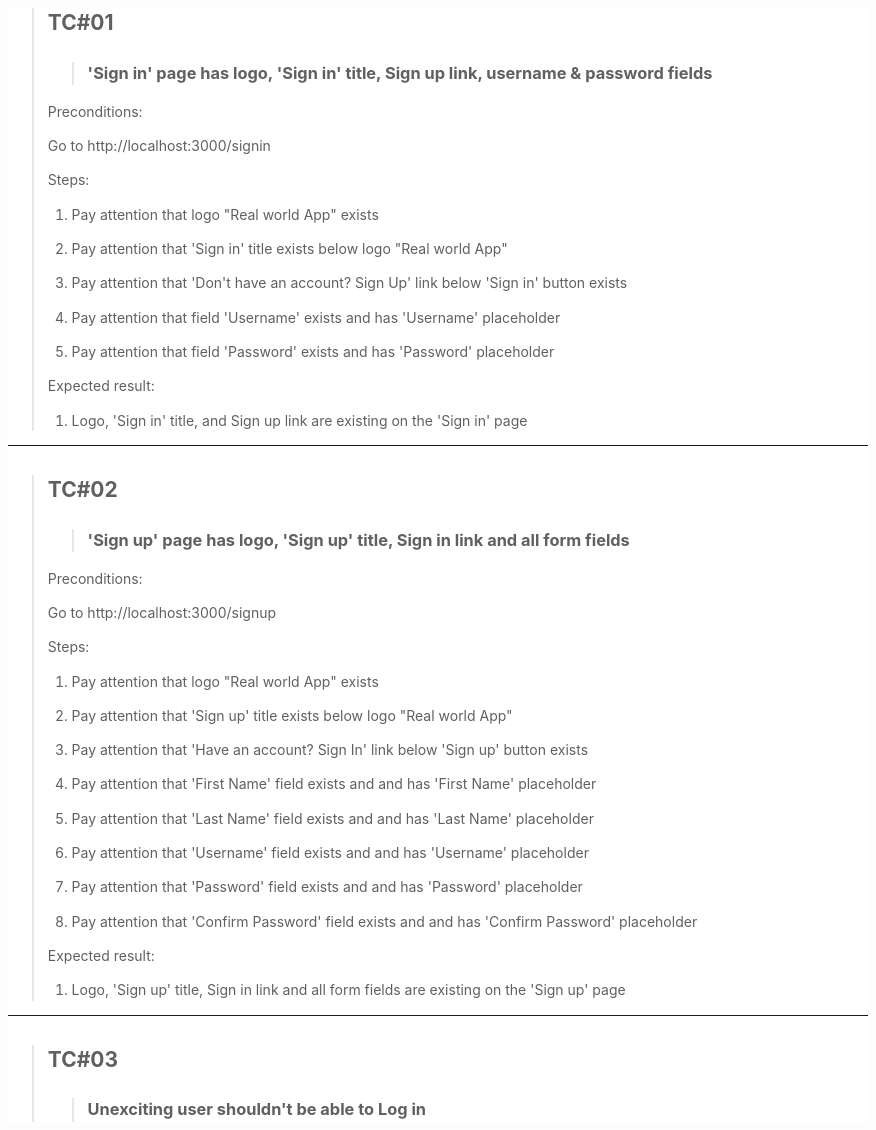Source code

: > ## TC#01
>
>> ### 'Sign in' page has logo, 'Sign in' title, Sign up link, username & password fields
>
> Preconditions:
>
> Go to http://localhost:3000/signin
> 
> Steps:
> 
> 1. Pay attention that logo "Real world App" exists
> 
> 2. Pay attention that 'Sign in' title exists below logo "Real world App"
> 
> 3. Pay attention that 'Don't have an account? Sign Up' link below 'Sign in' button
> exists
>
> 4. Pay attention that field 'Username' exists and has 'Username' placeholder 
> 
> 5. Pay attention that field 'Password' exists and has 'Password' placeholder 
> 
> Expected result:
> 
> 1. Logo, 'Sign in' title, and Sign up link are existing on the 'Sign in' page
> 
------------------------------------------------------------------------------------------
>
> ## TC#02
>
>> ### 'Sign up' page has logo, 'Sign up' title, Sign in link and all form fields
>
> Preconditions:
>
> Go to http://localhost:3000/signup
> 
> Steps:
> 
> 1. Pay attention that logo "Real world App" exists
> 
> 2. Pay attention that 'Sign up' title exists below logo "Real world App"
> 
> 3. Pay attention that 'Have an account? Sign In' link below 'Sign up' button exists
>
> 4. Pay attention that 'First Name' field exists and and has 'First Name' placeholder 
> 
> 5. Pay attention that 'Last Name' field exists and and has 'Last Name' placeholder
> 
> 6. Pay attention that 'Username' field exists and and has 'Username' placeholder
> 
> 7. Pay attention that 'Password' field exists and and has 'Password' placeholder
> 
> 8. Pay attention that 'Confirm Password' field exists and and has 'Confirm Password' placeholder
> 
> Expected result:
> 
> 1. Logo, 'Sign up' title, Sign in link and all form fields are existing on the 'Sign up' page
> 
------------------------------------------------------------------------------------------
>
> ## TC#03
>
>> ### Unexciting user shouldn't be able to Log in
>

■ **Your task**
Could you copy every record above exactly, leaving out the pictures?

■ **Exercise solution**
Source code

: > ## TC#01
>
>> ### 'Sign in' page has logo, 'Sign in' title, Sign up link, username & password fields
>
> Preconditions:
>
> Go to http://localhost:3000/signin
> 
> Steps:
> 
> 1. Pay attention that logo "Real world App" exists
> 
> 2. Pay attention that 'Sign in' title exists below logo "Real world App"
> 
> 3. Pay attention that 'Don't have an account? Sign Up' link below 'Sign in' button
> exists
>
> 4. Pay attention that field 'Username' exists and has 'Username' placeholder 
> 
> 5. Pay attention that field 'Password' exists and has 'Password' placeholder 
> 
> Expected result:
> 
> 1. Logo, 'Sign in' title, and Sign up link are existing on the 'Sign in' page
> 
------------------------------------------------------------------------------------------
>
> ## TC#02
>
>> ### 'Sign up' page has logo, 'Sign up' title, Sign in link and all form fields
>
> Preconditions:
>
> Go to http://localhost:3000/signup
> 
> Steps:
> 
> 1. Pay attention that logo "Real world App" exists
> 
> 2. Pay attention that 'Sign up' title exists below logo "Real world App"
> 
> 3. Pay attention that 'Have an account? Sign In' link below 'Sign up' button exists
>
> 4. Pay attention that 'First Name' field exists and and has 'First Name' placeholder 
> 
> 5. Pay attention that 'Last Name' field exists and and has 'Last Name' placeholder
> 
> 6. Pay attention that 'Username' field exists and and has 'Username' placeholder
> 
> 7. Pay attention that 'Password' field exists and and has 'Password' placeholder
> 
> 8. Pay attention that 'Confirm Password' field exists and and has 'Confirm Password' placeholder
> 
> Expected result:
> 
> 1. Logo, 'Sign up' title, Sign in link and all form fields are existing on the 'Sign up' page
> 
------------------------------------------------------------------------------------------
>
> ## TC#03
>
>> ### Unexciting user shouldn't be able to Log in
>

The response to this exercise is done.